‘Concerns’ over illegal-trade proceeds

| December 6, 2016

Senior border security officials in Australia are warning that the illegal trade in tobacco products could be linked to drug trafficking and fundraising by terrorists, according to a story by Nick McKenzie for the Australian Broadcasting Corporation (ABC).

In what was tagged an exclusive interview with the ABC’s 7.30 program and Fairfax Media, Australian Federal Police assistant commissioner Wayne Buchhorn, who has been seconded to the Australian Border Force (ABF), said he had “significant” concerns that some of the proceeds from the booming trade in illicit tobacco products in Australia were flowing to extremist groups overseas.

“We are seeing crime gangs here in Australia, oftentimes Middle Eastern organised crime gangs, and the connections back into the Middle East … [are] a significant concern for us in the current environment,” he said.

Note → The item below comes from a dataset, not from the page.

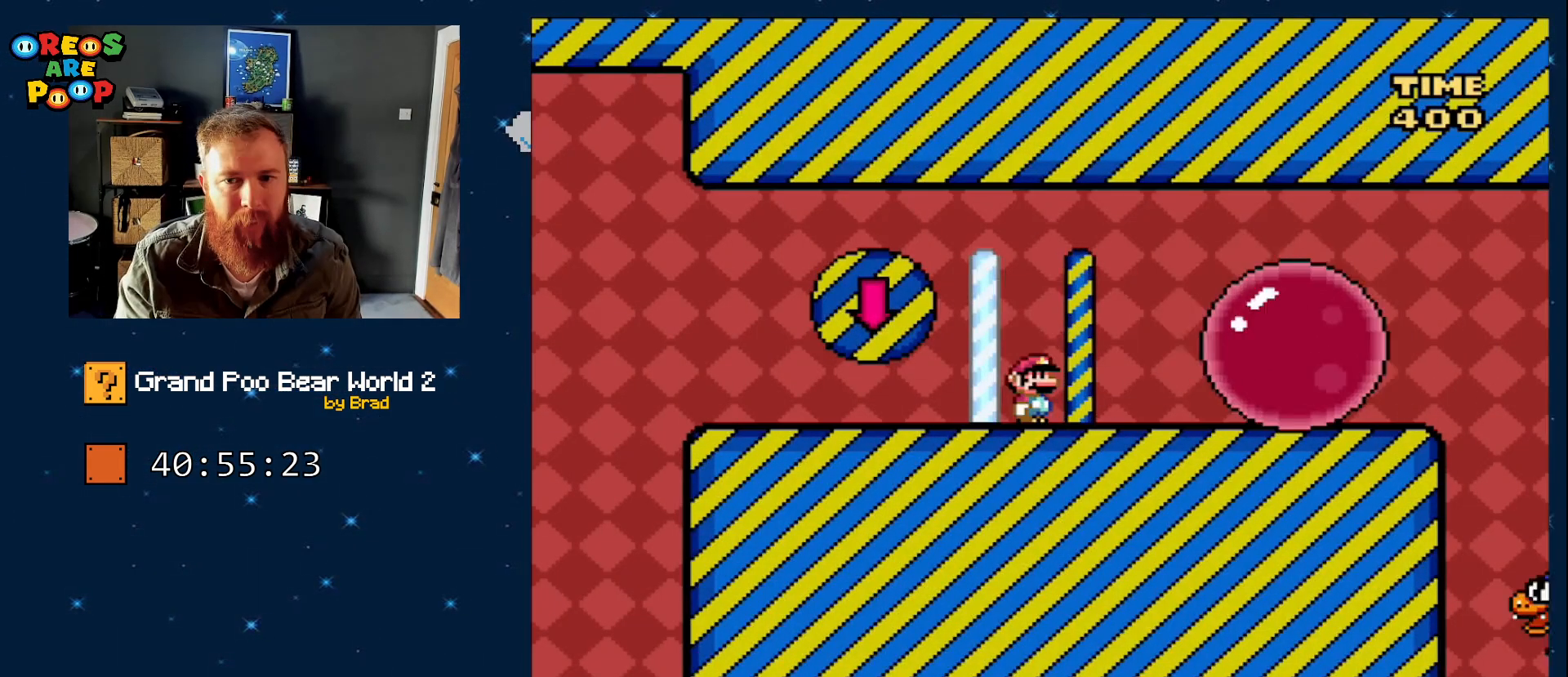
{"dt_ms": 500, "buttons": ["Y", "DPAD_RIGHT"], "events": [[67, "B", "down"], [67, "DPAD_RIGHT", "down"], [467, "B", "up"]]}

“The funding of extremist activities, we are seeing some elements of that.”

7.30 said it could reveal that ABF investigations into organised crime were being stymied by the agency’s lack of modern powers, including the ability to use tracking devices or, in some circumstances, conduct raids and arrest suspects without the backing of the Federal Police.

With border security a significant political issue, albeit focused mostly on people smuggling, the revelations about the proceeds of tobacco smuggling will put pressure on the federal government to respond to concerns about the ABF’s powers and resourcing.

Buchhorn’s investigators, along with the New South Wales and federal police, have uncovered smuggling syndicates in Sydney using fronts to obtain federal government licences to operate freight depots or customs broking agencies. These are then used to facilitate further contraband importations.

“It is used to fund drug importations. There is also evidence it is utilised in other serious organised crime type activities,” Buchhorn was quoted as saying.

“That has the potential to cause corruption within government agencies and more broadly. So the potential for that to be a national risk for me is very real.”

The US State Department has described international tobacco smuggling as a ‘threat to national security’, while the United Nations and the Organization for Economic Co-operation and Development have also recently raised serious concerns about the impact of the illegal trade.